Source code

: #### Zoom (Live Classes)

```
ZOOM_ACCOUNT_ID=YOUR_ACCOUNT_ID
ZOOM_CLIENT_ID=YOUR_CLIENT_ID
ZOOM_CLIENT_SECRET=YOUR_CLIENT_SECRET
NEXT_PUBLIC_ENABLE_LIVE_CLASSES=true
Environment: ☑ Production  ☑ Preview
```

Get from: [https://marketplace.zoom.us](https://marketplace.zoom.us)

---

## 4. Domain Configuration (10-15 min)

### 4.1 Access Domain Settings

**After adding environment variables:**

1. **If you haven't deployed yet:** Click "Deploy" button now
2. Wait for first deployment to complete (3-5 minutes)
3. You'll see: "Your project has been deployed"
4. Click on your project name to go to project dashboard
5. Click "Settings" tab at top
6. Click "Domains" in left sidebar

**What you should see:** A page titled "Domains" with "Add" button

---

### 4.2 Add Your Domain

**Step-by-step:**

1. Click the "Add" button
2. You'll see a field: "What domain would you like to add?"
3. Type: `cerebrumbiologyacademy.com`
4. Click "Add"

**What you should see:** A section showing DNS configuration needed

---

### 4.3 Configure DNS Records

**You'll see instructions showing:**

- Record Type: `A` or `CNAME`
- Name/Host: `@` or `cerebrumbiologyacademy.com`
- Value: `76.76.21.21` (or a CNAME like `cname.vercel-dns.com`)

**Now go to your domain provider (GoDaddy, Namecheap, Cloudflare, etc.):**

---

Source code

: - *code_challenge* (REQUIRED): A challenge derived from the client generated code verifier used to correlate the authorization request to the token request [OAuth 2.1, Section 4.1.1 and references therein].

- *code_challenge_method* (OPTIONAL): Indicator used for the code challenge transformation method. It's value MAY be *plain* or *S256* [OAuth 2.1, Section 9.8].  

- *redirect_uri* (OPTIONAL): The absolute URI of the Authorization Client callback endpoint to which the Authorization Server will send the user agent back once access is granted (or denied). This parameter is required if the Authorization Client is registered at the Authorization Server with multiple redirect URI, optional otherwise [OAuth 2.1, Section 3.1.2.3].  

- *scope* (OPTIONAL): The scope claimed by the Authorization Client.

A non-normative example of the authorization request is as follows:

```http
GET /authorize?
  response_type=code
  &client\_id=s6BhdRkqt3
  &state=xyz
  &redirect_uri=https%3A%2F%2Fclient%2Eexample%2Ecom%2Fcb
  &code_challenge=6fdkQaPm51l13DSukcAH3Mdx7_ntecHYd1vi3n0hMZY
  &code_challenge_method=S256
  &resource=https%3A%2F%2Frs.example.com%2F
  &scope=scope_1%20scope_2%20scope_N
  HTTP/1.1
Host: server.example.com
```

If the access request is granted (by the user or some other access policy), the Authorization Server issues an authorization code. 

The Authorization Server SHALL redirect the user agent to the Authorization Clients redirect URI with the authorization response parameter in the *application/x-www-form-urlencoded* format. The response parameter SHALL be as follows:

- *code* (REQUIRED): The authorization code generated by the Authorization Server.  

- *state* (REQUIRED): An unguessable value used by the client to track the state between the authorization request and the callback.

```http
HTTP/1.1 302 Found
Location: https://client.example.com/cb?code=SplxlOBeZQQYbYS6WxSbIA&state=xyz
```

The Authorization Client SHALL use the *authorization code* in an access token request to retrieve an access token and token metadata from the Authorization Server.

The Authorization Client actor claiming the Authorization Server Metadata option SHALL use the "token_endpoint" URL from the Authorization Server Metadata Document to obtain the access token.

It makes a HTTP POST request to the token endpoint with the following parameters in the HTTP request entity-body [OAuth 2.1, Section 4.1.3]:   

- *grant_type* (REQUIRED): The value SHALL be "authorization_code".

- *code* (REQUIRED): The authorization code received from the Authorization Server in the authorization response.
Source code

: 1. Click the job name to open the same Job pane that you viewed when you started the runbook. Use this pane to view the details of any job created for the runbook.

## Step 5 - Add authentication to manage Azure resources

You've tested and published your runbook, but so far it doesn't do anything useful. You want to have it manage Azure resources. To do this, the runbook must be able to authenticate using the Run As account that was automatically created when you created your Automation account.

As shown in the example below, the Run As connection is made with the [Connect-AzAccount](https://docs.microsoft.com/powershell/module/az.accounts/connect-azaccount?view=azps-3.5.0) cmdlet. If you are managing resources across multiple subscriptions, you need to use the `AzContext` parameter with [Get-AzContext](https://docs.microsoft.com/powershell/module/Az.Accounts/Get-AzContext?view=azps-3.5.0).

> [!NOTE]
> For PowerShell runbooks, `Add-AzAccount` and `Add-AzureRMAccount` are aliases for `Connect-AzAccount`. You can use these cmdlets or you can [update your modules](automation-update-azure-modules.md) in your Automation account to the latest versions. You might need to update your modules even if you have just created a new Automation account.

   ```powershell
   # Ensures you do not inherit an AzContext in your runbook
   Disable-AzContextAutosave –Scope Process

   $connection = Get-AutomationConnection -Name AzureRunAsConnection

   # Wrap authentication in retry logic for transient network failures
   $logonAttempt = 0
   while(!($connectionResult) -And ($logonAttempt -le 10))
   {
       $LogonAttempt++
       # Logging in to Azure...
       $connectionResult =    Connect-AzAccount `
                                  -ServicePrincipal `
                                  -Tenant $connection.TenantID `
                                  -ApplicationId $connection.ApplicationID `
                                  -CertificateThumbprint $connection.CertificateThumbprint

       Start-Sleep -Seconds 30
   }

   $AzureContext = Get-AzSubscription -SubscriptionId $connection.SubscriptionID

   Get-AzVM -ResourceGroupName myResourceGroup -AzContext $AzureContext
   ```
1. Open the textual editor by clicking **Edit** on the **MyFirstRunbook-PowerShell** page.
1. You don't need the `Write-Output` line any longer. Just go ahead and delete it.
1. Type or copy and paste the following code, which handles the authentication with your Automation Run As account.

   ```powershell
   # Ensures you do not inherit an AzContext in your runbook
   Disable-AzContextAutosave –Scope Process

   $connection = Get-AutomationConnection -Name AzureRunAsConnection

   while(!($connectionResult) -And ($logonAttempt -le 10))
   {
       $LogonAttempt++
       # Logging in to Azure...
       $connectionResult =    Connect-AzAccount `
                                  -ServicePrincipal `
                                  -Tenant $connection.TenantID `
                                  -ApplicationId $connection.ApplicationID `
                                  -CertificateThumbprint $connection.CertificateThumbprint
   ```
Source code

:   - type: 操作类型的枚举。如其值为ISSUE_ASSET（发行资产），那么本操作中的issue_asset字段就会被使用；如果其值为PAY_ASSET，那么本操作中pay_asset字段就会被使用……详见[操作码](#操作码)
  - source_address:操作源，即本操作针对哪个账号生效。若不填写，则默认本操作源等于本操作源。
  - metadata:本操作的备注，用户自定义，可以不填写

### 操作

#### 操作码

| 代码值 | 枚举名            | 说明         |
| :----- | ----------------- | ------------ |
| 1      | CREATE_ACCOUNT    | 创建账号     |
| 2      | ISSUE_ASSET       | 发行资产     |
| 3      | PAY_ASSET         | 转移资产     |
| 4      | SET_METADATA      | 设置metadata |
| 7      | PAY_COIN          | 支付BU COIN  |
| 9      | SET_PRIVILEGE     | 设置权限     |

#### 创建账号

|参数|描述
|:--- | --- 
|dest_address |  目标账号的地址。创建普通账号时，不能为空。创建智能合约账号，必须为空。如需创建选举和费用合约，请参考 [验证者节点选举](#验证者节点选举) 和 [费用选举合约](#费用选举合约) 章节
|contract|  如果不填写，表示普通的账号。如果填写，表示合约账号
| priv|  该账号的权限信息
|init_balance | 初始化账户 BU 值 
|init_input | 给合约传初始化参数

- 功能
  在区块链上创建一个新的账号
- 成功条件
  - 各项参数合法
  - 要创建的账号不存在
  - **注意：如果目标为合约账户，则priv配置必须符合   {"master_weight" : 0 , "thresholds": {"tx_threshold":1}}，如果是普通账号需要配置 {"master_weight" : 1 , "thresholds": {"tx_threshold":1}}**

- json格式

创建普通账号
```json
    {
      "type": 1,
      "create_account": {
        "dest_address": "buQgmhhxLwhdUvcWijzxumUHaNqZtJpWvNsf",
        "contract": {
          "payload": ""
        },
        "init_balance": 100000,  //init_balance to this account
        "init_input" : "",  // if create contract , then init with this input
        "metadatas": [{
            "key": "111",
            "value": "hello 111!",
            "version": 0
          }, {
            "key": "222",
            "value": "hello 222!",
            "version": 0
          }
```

※

**TASK INSTRUCTIONS**
Looking at the listing above, count the lines that contain "when" and give nothing but the number.

**RESPONSE AREA**
2